尤淺感覺脖子一陣發麻。忍了忍,覺得忍無可忍,又羞又惱道:“你為什麼做不到?”
宋知城稍微擡頭,問:“我沒做到嗎?”
尤淺皺眉:“那你現在是在幹什麼?”
她說的是給她時間,給她空間,讓她靜靜的思考一下,可是宋知城呢?不隻是霸占了她的那所房子的每一個空間,還總是這樣不顧她的意願做哪些事……
宋知城如此聰明的一個人,怎麼可能不理解她說的話?
所以,他是故意的吧?
宋知城悶哼一聲,說:“我說了,隻是抱着你,什麼也不做。”
尤淺嗫嚅了下,說:“可是,你考慮過我的感受嗎?”
一直以來,宋知城給她的感覺是什麼?是她這個人的作用,隻是滿足他的需求而已。平時冷言冷語的一個人,隻有上了床,才會稍微溫聲細語些。
這算什麼呀?
尤淺一想到這些,就覺得氣得不行。
她的話音剛落,宋知城的身體微微一僵,半會兒,他沒有松開尤淺,擡起頭,一雙漂亮的眸子盯着她,薄唇張開,道:“淺淺,你聽着。”
尤淺睜着雙眼,就想看他能說出什麼來。
宋知城眸光溫和,定定地看着她,說:“我給你時間慢慢思考,但是這段時間内,我們不能真正的分離,所以我不會給你空間。”換言之,就是他不會放她離開自己的視線範圍内。
尤淺聽了,氣悶不已。
宋知城突然放開她,給她蓋好被子,說:“睡覺吧。”
尤淺惱火說:“宋知城,你混蛋。”
宋知城連着被褥一起将她攬入懷裡,輕聲問:“生氣了嗎?”
尤淺:“當然,換你你能不生氣?”
宋知城嗓音悶悶的,說:“你可以對我生氣,可以發脾氣,可以做你想做的任何事,唯有一樣不可以,就是我剛才說的,我不接受我們分開,任何形式的分開,分開住,分床睡……都算是分開的一種。”
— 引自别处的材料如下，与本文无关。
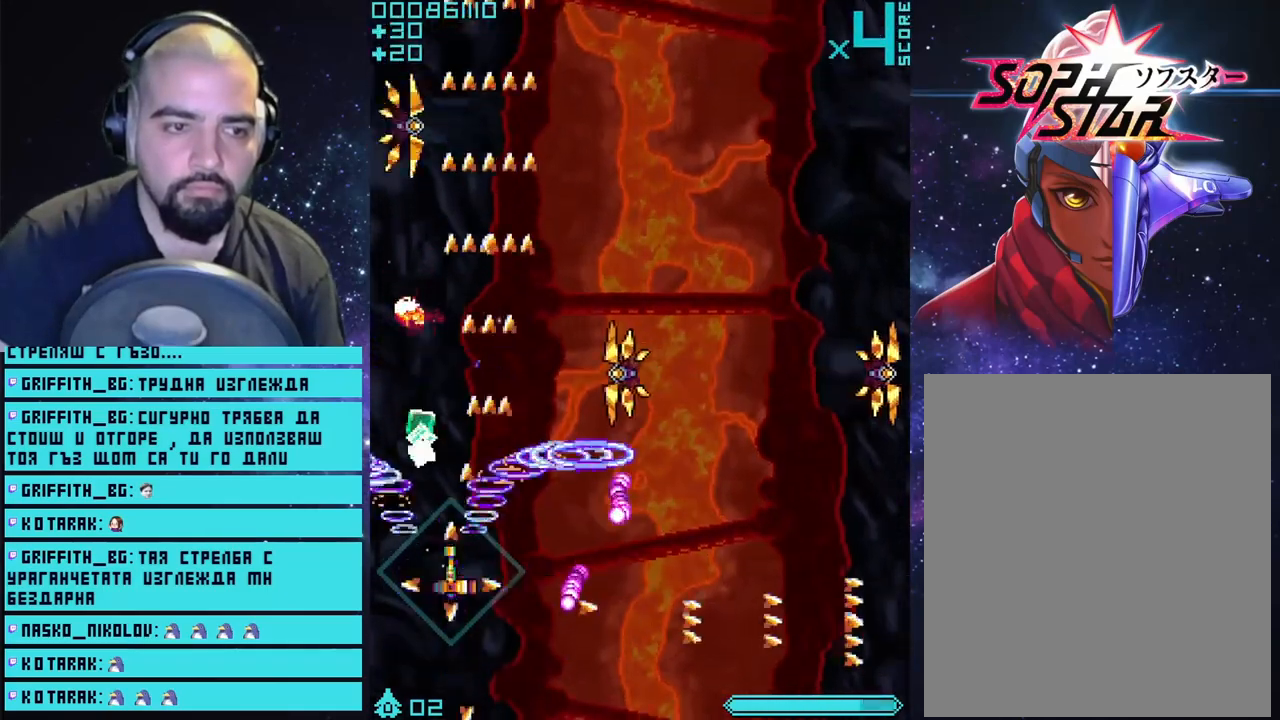
{"buttons": ["CROSS"], "left_stick": "center", "right_stick": "center", "events": [[100, "left_stick", "center"]]}
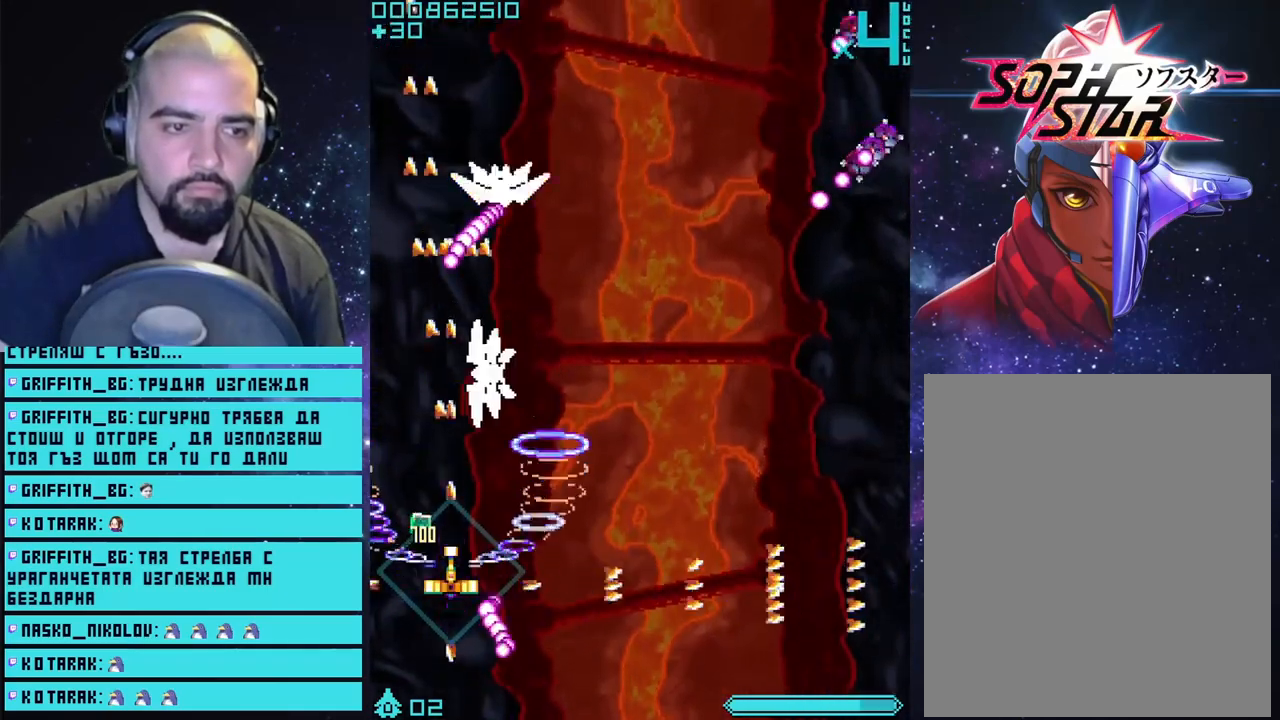
{"buttons": ["CROSS"], "left_stick": "center", "right_stick": "center", "events": [[17, "left_stick", "right"], [233, "left_stick", "down-right"], [417, "left_stick", "center"]]}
尤淺聽了,略無語,無言的同時,心口突然猛跳,一股悸動的感覺,占滿了兇腔内。
宋知城伸手,摸摸她的臉,說:“睡覺吧,明天我們要去看花花。”
但是第二天,他們預定的行程,不得不停止。
因為滾滾生病了。
可能是昨天夜裡踢被子,導緻突然發起高燒,而滾滾的兩位爸媽粗心了,沒有看護好。
尤淺自責的不得了。
昨晚,尤淺把兒子放在中間,後來宋知城耍賴,跟她躺在一塊,而小家夥自己睡在一邊,床很寬,尤淺睡着後一夜沒醒。估計宋知城也是一樣。
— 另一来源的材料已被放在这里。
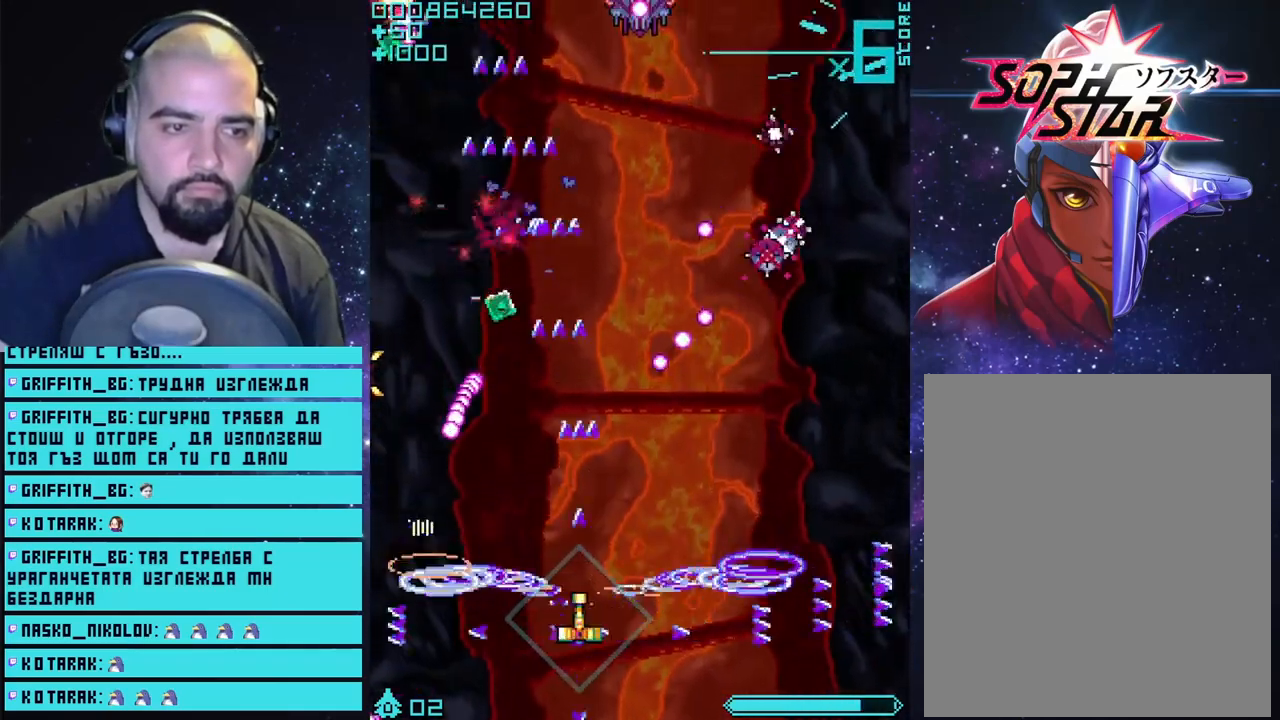
{"buttons": ["CROSS"], "left_stick": "center", "right_stick": "center", "events": [[217, "left_stick", "right"], [433, "left_stick", "center"]]}
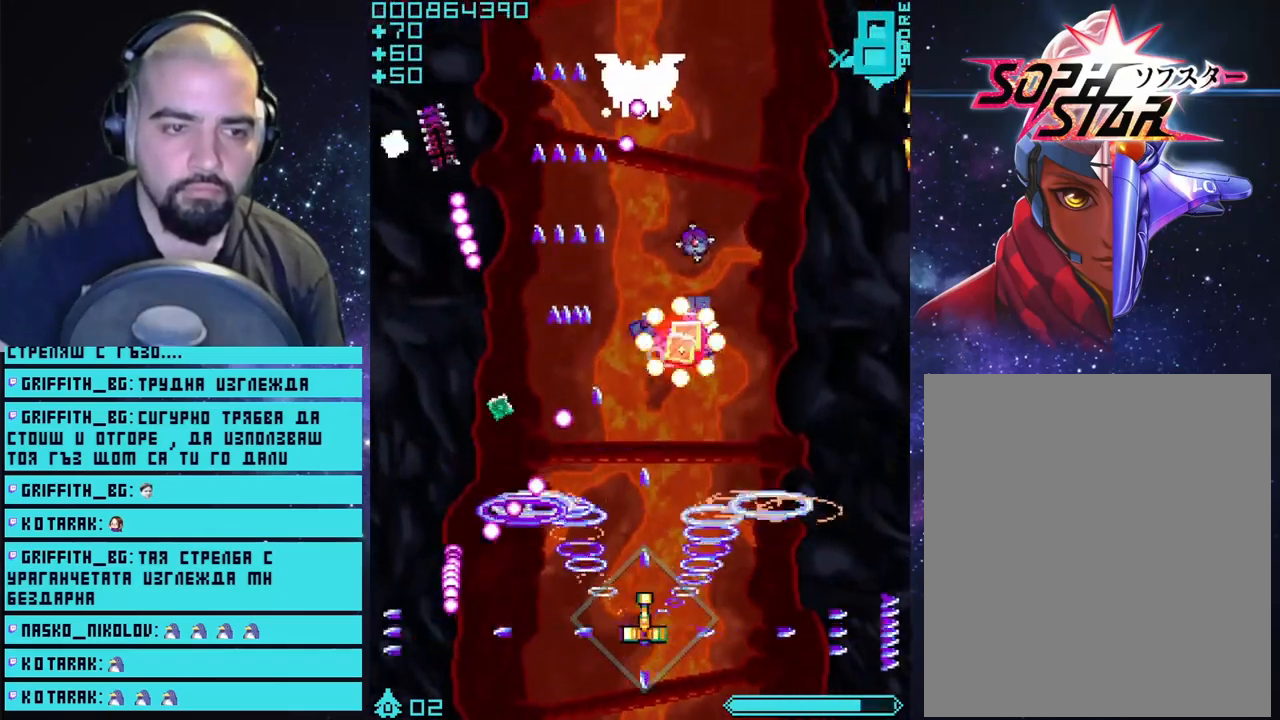
{"buttons": ["CROSS"], "left_stick": "center", "right_stick": "center", "events": []}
滾滾半夜沒有哭叫沒有餓醒要喝奶,一直睡得很熟,尤淺在兒子睡前,喂他喝了一瓶奶,兩個人都以為小家夥肚子不餓呢。
看着高燒不退,小臉紅彤彤,沒精打采的小胖墩,尤淺很心疼,眼淚都跟着掉出來了,着急地問醫生:“梁醫生,滾滾這樣,什麼時候能退燒?”
梁醫生是宋家的家庭醫生,醫術高超,聞言,就說:“太太,你不用擔心,小孩子發燒是正常的,每一個孩子成長時都不可避免要發燒……”
梁醫生耐心的解釋,讓尤淺的心稍微放寬了些。
但是……
尤淺問:“怎麼過去兩個鐘頭了,他的體溫還沒有下降呀?是不是身體哪兒有問題沒有檢查出來了呢?”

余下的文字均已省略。